Eu estava acordado a bastante tempo, com vontade de fazer um xixi, mas estava quieto para não acordar os demais, o quarto continuava um breu, pois a porta do banheiro estava fechada. Não me lembro como, mas acabamos descobrindo que estávamos quase todos acordados, e quietos, bem, aí acabou o silêncio claro, o Magá já começou a me zoar para variar, pois eu não conseguia sair do beliche, mesmo ele iluminando o quarto com o celular.
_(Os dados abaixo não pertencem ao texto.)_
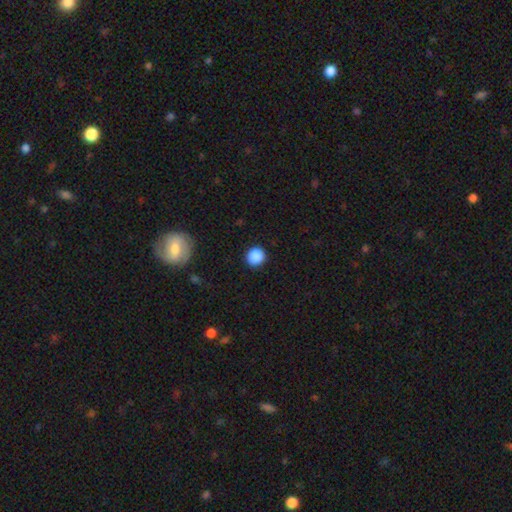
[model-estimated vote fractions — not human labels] smooth 88%, star or artifact 9%, featured or disk 3%. Down the decision tree: how rounded — round (89%); merging — none (89%).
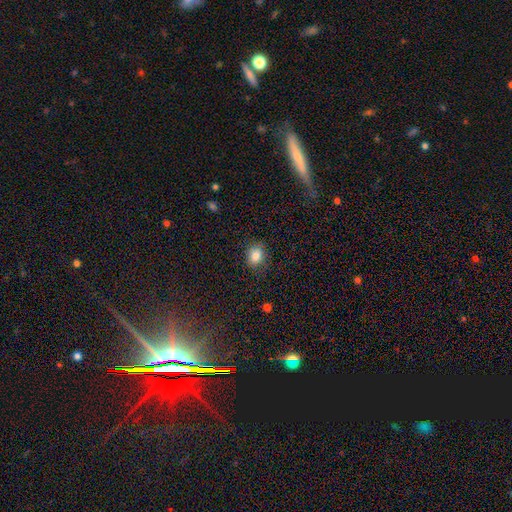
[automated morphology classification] Smooth or featured: smooth — 84% (star or artifact — 10%)
How rounded: round — 55% (in between — 44%)
Merging: none — 81% (minor disturbance — 14%)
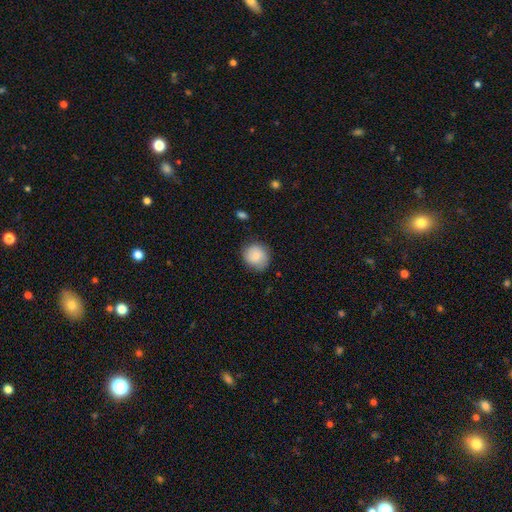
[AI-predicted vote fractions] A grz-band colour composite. It shows a smooth galaxy with no disk features (78%) that is round (82%). Merging: none (77%).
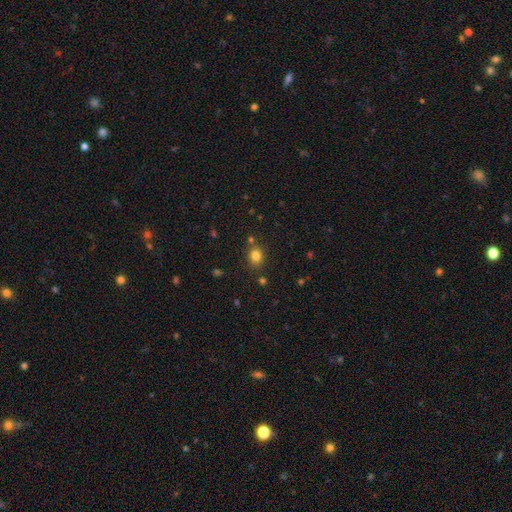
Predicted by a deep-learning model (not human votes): This is clearly a smooth galaxy (80%). How rounded: possibly round (60%). Merging: likely none (79%).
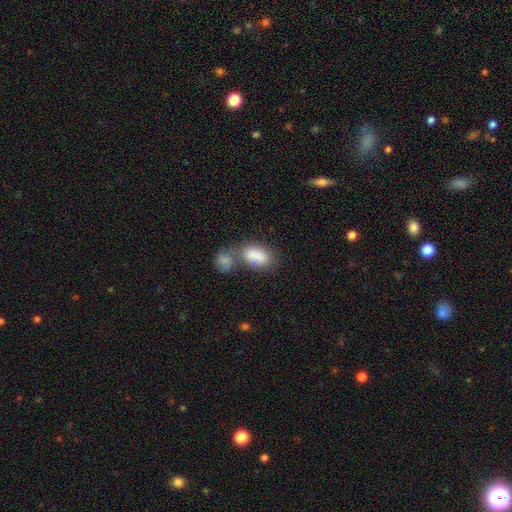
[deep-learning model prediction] smooth-or-featured: smooth: 82% | featured or disk: 10% | star or artifact: 8%
  how-rounded: in between: 88% | round: 9% | cigar-shaped: 3%
  merging: merger: 53% | none: 27% | minor disturbance: 12% | major disturbance: 8%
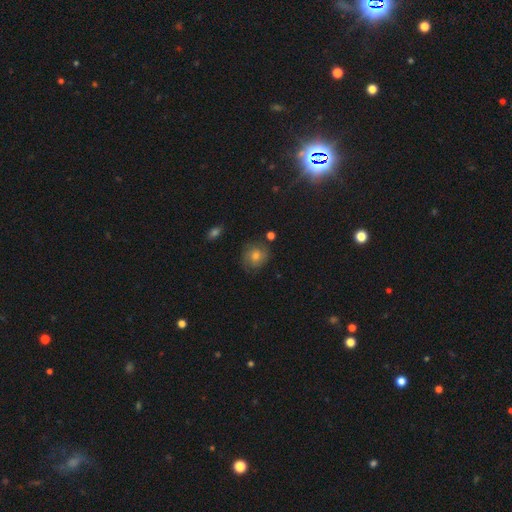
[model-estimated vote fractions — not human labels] This is marginally a smooth galaxy (44%). Merging: likely none (76%).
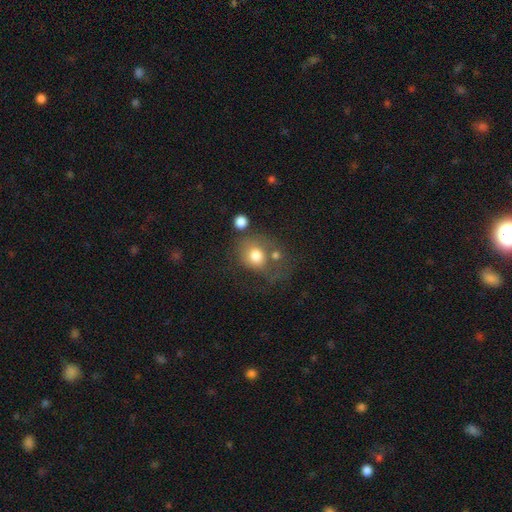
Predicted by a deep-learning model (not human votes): Q: Smooth or featured?
A: smooth (74%); runner-up: featured or disk (15%)
Q: How rounded?
A: round (70%); runner-up: in between (29%)
Q: Merging?
A: none (38%); runner-up: major disturbance (22%)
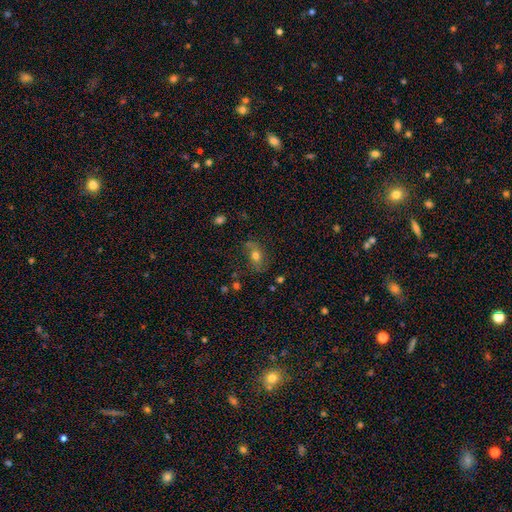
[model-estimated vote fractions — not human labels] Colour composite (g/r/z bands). It shows a smooth galaxy with no disk features (60%) that is in between round and cigar-shaped (73%). Merging: none (64%).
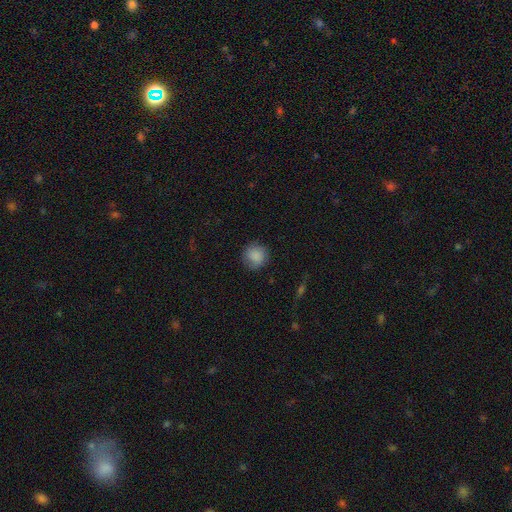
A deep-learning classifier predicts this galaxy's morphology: This is clearly a smooth galaxy (87%). How rounded: clearly round (92%). Merging: clearly none (84%).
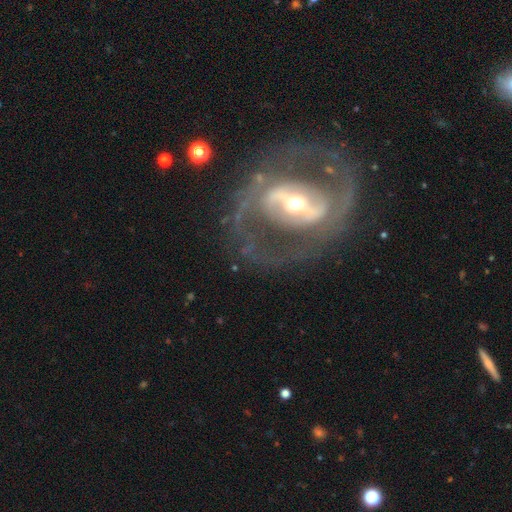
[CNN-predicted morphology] A featured or disk galaxy (86%) with a strong bar (48%), 2 (81%) medium (48%) spiral arms (80%) and a moderate central bulge (55%).

Vote fractions:
- Smooth or featured? featured or disk: 86% / smooth: 8% / star or artifact: 6%
- Edge-on disk? no: 95% / yes: 5%
- Bar? strong: 48% / weak: 32% / no: 20%
- Spiral arms? yes: 80% / no: 20%
- Spiral winding? medium: 48% / tight: 33% / loose: 18%
- Spiral arm count? 2: 81% / can't tell: 10% / 3: 3% / 1: 3% / 4: 2% / more than 4: 2%
- Bulge size? moderate: 55% / small: 31% / large: 11% / dominant: 2% / none: 1%
- Merging? none: 73% / major disturbance: 13% / minor disturbance: 12% / merger: 2%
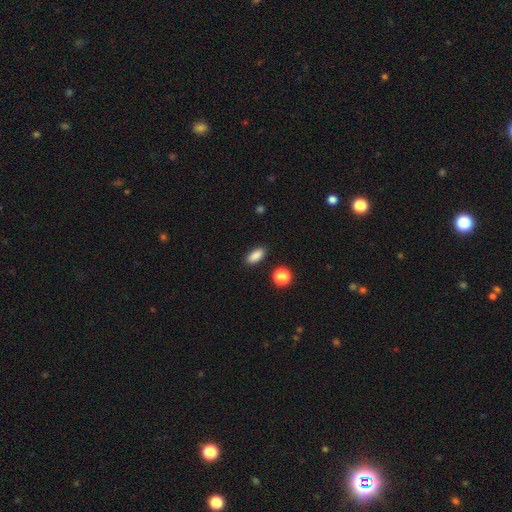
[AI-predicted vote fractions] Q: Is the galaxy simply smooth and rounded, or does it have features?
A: smooth — 87%.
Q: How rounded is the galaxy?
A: in between — 81%.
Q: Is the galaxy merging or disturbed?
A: none — 88%.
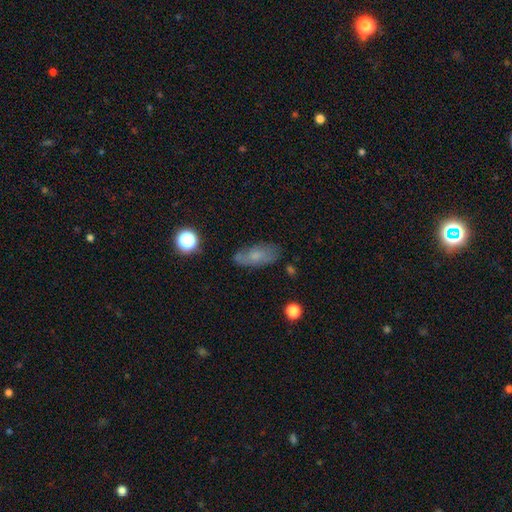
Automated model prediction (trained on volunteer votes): Smooth or featured? Predicted: smooth (p=0.59). How rounded? Predicted: in between (p=0.82). Merging? Predicted: none (p=0.66).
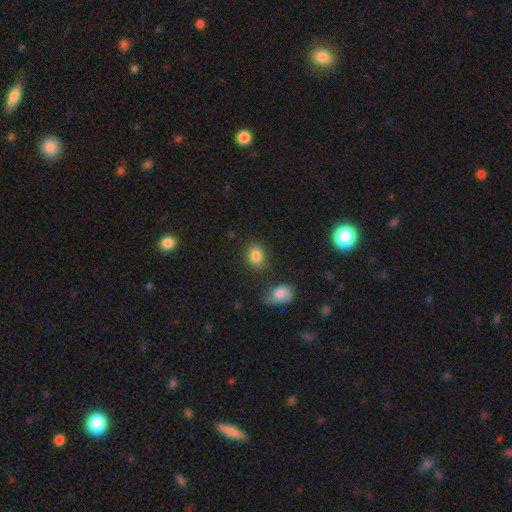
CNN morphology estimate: type=smooth (84%); roundness=in between (74%); merging=none (76%).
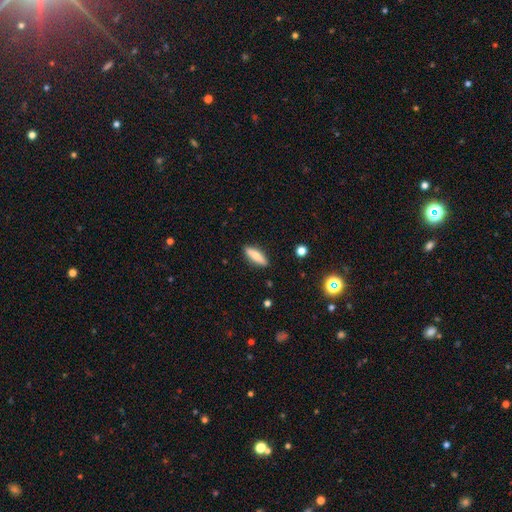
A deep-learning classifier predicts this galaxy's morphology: Smooth or featured: smooth — 70% (featured or disk — 23%)
How rounded: cigar-shaped — 61% (in between — 36%)
Merging: none — 88% (minor disturbance — 9%)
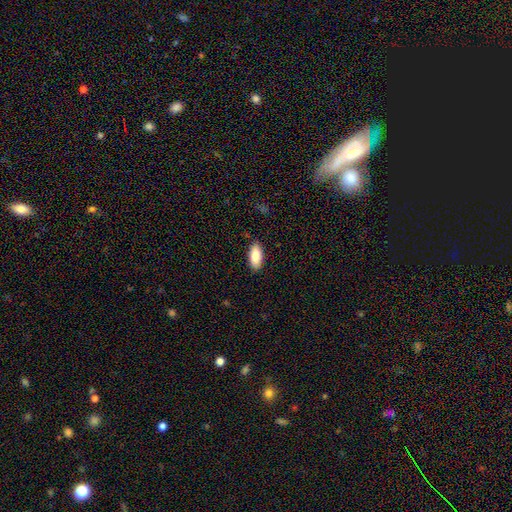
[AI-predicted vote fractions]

Eu não desci da cama, caí por cima de um monte de coisas, por sorte não quebrei nada, mas depois disto, ninguém dormia mais. O frio era ainda intenso, e eu voltei as duras penas para meu canto.  Ficamos lá numa falação, pois não adiantava adiantar nada, a aduana e a imigração só começavam a partir das 8 h da manhã.


No final acabamos um a um levantando e começando a reunir as próprias tralhas no meio daquela bagunça e espaço restrito.  Eu fui até a cozinha, não havia ninguém, imaginei que com aquele frio a patinha estivesse congelada, me lembrei da foto da ave congelada próxima ao Cono de Arita, ao sul do Salar de Arizaro no Paso Socompa, que um dia no futuro, vamos fazer.  Então fui lá fora, só para descobrir que ela estava viva e bem, mas eu voltei correndo congelado, nesta época não há neve, pois é verão, mas o vento...

Logo a Maria apareceu e começou a preparar o café, enquanto íamos pouco a pouco arrumando as coisas nas motos, eu começei primeiro, mas isto não quer dizer que terminei primeiro.
Me lembro que tínhamos chá, café, mas o pão não era farto, nem muito bom, e ao contrário da janta anterior o café foi apenas o suficiente, mas eu lembrei que por ali não tinha uma padaria claro!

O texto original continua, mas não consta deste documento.